Farmers Flight’s first nine flight attempts were unsuccessful, challenging the team to face one problem after another.

Team Farmers Flight made frequent visits to the runways at the RELLIS Campus to test their designs. | Image: John Blausen

“It was tough, but ultimately it was that challenge that allowed us to outperform the others in competition,” said Blausen.

Devoting hundreds of working hours to their design after every flight gave the team a well-rounded knowledge of their aircraft. The constant reevaluation of their design also offered members a practical experience that translated to and from the classroom. 

“SAE improved my learning experience because I had real-world examples in front of me that gave me context for what they were teaching me in class,” said Blausen. “I was learning equations that I could go home and apply to the work on our aircraft.” 

Overcoming turbulence together

Although their hard work paid off, pursuing a design that demanded extensive testing required a team of students willing to pick back up time and again and put in the effort to understand and adjust their aircraft.

For Kassing and Blausen, keeping up morale was as intentional and imperative as the refinement of their design.

"A project like this does not happen unless everybody's engaged in it," said Kassing. "I think John and I did a good job of stepping right back into it after a crash and saying, ‘OK, let’s pull up our sleeves and fix the problem and go out and do it again.’”
Between peer leadership and support from their advisors, team Farmers Flight found the motivation to keep flying. | Image: Scott McHarg

In addition to the leadership from Kassing and Blausen, the team found motivation in their advisors' support.

"The biggest impact our advisors had was motivating the team," said Blausen. "Brad Worsham and Scott McHarg took time out of their weekends to come and fly for us.
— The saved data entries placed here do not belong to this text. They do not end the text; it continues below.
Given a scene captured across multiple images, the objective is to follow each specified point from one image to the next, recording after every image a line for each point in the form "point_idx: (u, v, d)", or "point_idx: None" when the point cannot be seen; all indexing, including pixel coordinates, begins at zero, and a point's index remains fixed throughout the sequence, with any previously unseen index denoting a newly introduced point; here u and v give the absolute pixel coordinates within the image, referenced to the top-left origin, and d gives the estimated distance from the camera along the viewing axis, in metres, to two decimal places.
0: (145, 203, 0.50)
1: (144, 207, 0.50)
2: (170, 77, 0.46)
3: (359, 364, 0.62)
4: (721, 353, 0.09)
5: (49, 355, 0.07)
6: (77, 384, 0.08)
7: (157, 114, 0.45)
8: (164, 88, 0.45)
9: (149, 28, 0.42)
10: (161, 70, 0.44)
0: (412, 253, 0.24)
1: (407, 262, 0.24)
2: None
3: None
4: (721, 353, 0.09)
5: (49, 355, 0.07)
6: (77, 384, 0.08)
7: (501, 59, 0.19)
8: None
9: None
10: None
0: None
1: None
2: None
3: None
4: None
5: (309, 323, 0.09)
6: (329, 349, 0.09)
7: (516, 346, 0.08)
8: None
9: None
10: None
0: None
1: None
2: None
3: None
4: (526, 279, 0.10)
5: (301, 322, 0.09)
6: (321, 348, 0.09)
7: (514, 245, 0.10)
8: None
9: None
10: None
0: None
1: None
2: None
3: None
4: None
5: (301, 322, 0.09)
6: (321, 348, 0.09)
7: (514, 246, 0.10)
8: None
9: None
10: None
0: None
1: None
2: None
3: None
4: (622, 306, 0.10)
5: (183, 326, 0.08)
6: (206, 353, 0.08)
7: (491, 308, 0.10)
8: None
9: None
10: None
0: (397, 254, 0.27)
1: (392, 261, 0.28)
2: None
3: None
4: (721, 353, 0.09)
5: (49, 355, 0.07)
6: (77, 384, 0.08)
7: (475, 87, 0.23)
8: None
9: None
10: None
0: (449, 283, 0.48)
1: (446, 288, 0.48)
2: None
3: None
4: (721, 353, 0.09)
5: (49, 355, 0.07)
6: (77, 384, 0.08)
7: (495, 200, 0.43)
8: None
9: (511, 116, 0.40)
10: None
I think that their commitment to do that every single week, and sometimes twice a week, was really motivating to the members."
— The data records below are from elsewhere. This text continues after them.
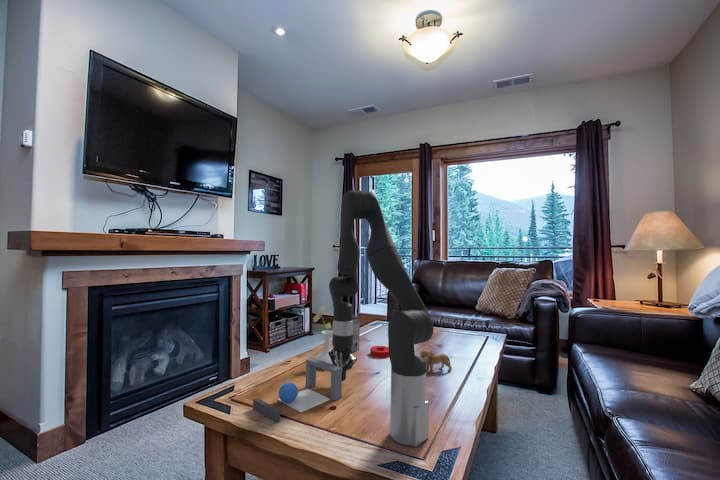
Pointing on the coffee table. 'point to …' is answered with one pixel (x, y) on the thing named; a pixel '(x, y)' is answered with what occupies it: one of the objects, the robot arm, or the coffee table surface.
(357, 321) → the coffee box
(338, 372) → the gray arch
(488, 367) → the coffee table surface
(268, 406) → the wall
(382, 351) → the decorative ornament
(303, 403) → the white panel
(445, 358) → the lion figurine
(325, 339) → the flower in vase
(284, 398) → the ball
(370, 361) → the coffee table surface
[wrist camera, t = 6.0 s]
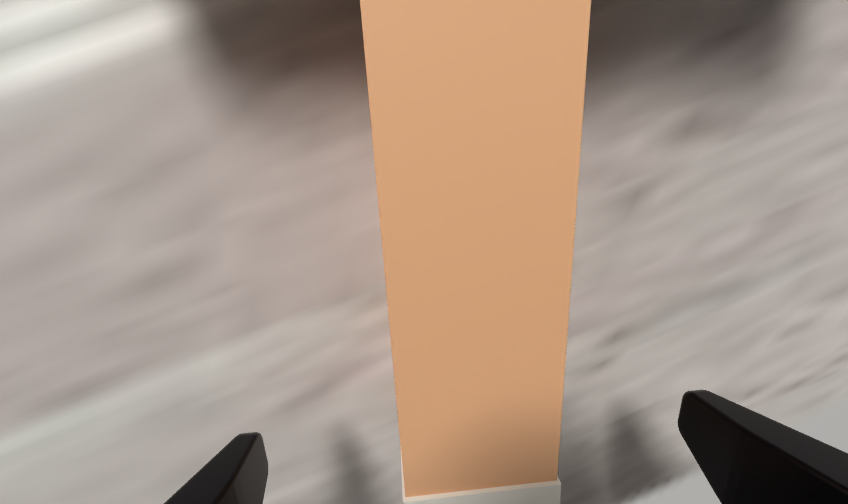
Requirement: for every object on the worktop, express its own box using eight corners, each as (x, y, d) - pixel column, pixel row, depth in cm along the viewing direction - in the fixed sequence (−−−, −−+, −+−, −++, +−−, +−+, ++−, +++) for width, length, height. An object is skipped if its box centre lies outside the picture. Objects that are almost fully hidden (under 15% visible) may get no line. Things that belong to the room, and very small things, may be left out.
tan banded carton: (496, 394, 14) (556, 552, 9) (401, 404, 13) (409, 570, 9) (500, -151, 9) (632, -444, 4) (353, -148, 9) (313, -452, 4)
Farmers Flight made continuous changes in the grueling months leading up to competition, and with only a month left, managed to complete 10 consecutive successful flights, locking in their confidence.

"It was a symbiotic relationship between shooting very high and having a team drive and organization that was able to make that happen," said Kassing.

Coming in for a smooth landing

From December to March, the team ended up building a total of five aircrafts plus a wind tunnel model and prepared three aircrafts for competition.

Texas A&M arrived at competition prepared with three aircrafts and a confident understanding of their design. | Image: John Blausen

“I think most people knew that Texas A&M came to compete, but they might have been caught off guard that ours performed as well as it did,” said Blausen.

Despite the doubt their small-winged aircraft received from teams and judges, Farmers Flight’s perseverance leading up to competition equipped them with everything they needed to succeed.

“This year, we did numerous flight tests, so we knew exactly what conditions our plane could fly in,” said Blausen. “We had the experience and the confidence to push the limits, and as a result, by the end of day one we’d already scored enough to win.”

This year’s win pulled Texas A&M’s SAE aero design team out of a six-year slump. As gratifying as the victory was for the team, their takeaways extend beyond a first-place award.

“To see people grow from being not too self-assured about the things they’re designing to stepping in at competition and suggesting solutions was amazing,” said Kassing. “The value behind seeing our team gain confidence in engineering and the intuition which that practical experience builds is incalculable.”

Farmers Flight competed against teams from India, Czech Republic, Poland, Brazil, Mexico, China and Canada. Along with placing first overall, Farmers Flight received first place in mission performance and second place in oral presentation.